Print the data exactly. Omit the pictures.

★ ★ ★ ★ ★

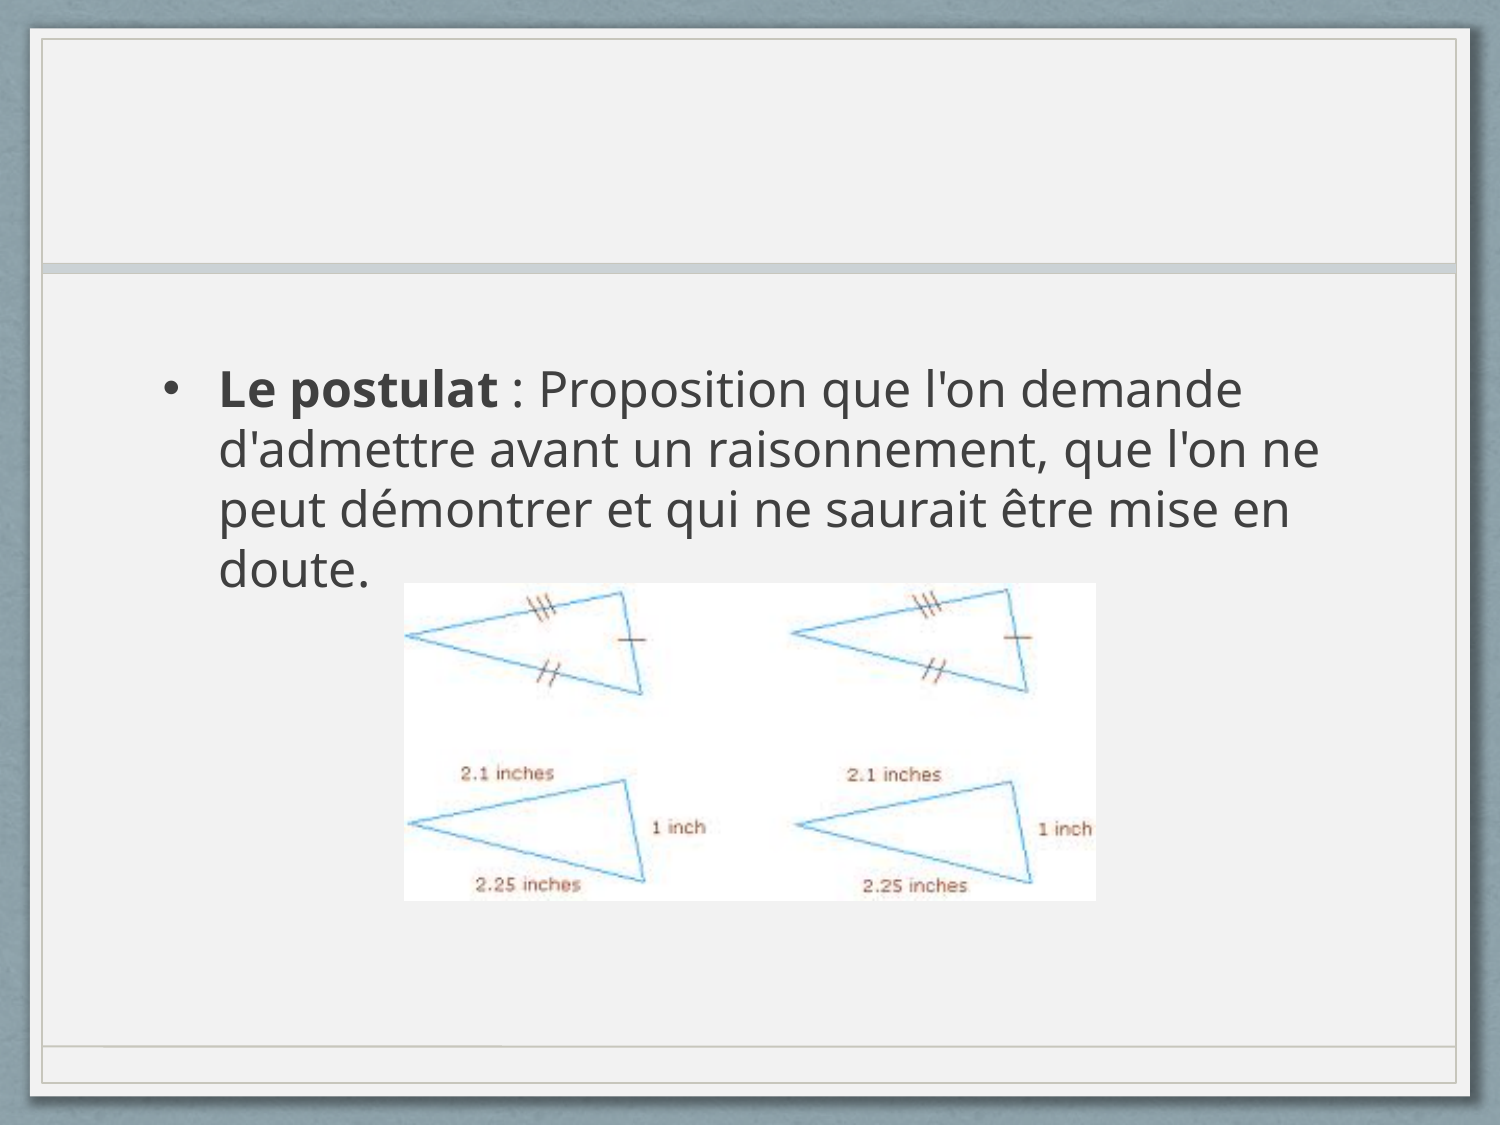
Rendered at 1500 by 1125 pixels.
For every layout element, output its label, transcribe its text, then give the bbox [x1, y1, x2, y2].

list Le postulat : Proposition que l'on demande d'admettre avant un raisonnement, que l'on ne peut démontrer et qui ne saurait être mise en doute. [147, 350, 1353, 995]
picture [403, 583, 1097, 901]
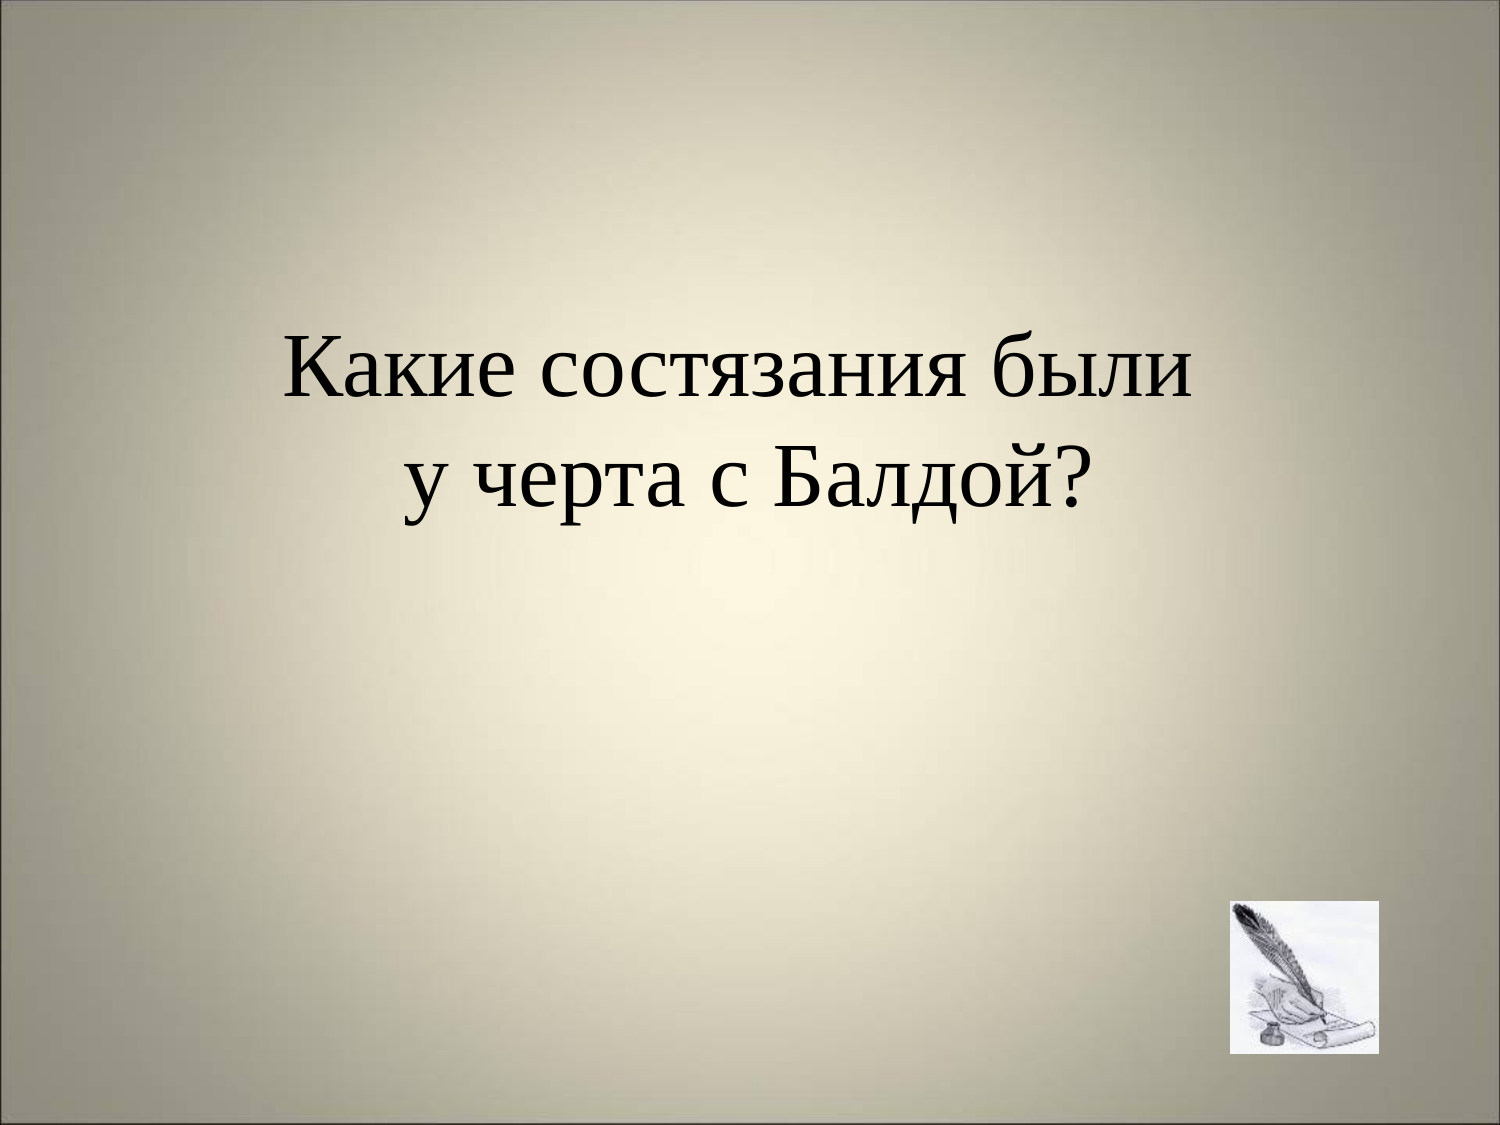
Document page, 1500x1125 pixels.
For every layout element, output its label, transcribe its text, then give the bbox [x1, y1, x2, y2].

picture [0, 0, 1500, 1125]
title Какие состязания были у черта с Балдой? [74, 44, 1426, 786]
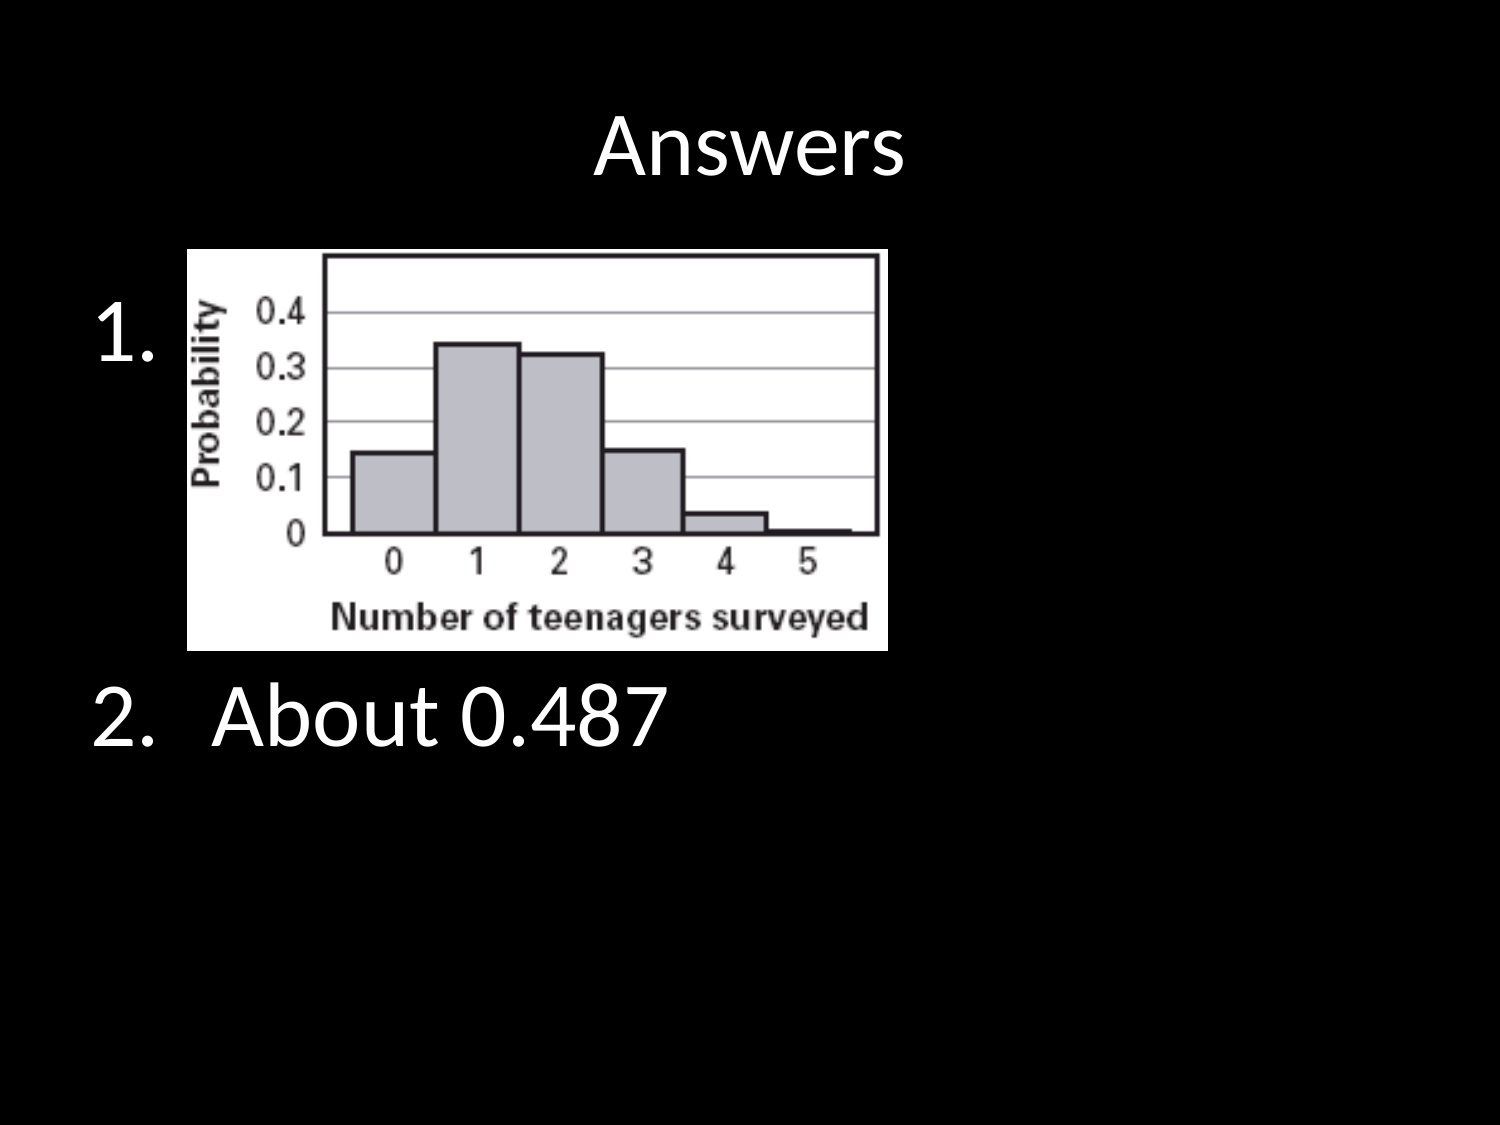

★ ★ ★ ★ ★

## Answer below
Rendered at 1500 by 1125 pixels.
For every layout element, output its label, transcribe its text, then give the bbox [x1, y1, x2, y2].

list Le postulat : Proposition que l'on demande d'admettre avant un raisonnement, que l'on ne peut démontrer et qui ne saurait être mise en doute. [147, 350, 1353, 995]
picture [403, 583, 1097, 901]
Document page, 1500x1125 pixels.
For every layout element, output its label, transcribe its text, then give the bbox [x1, y1, x2, y2].

picture [0, 0, 1500, 1125]
title Какие состязания были у черта с Балдой? [74, 44, 1426, 786]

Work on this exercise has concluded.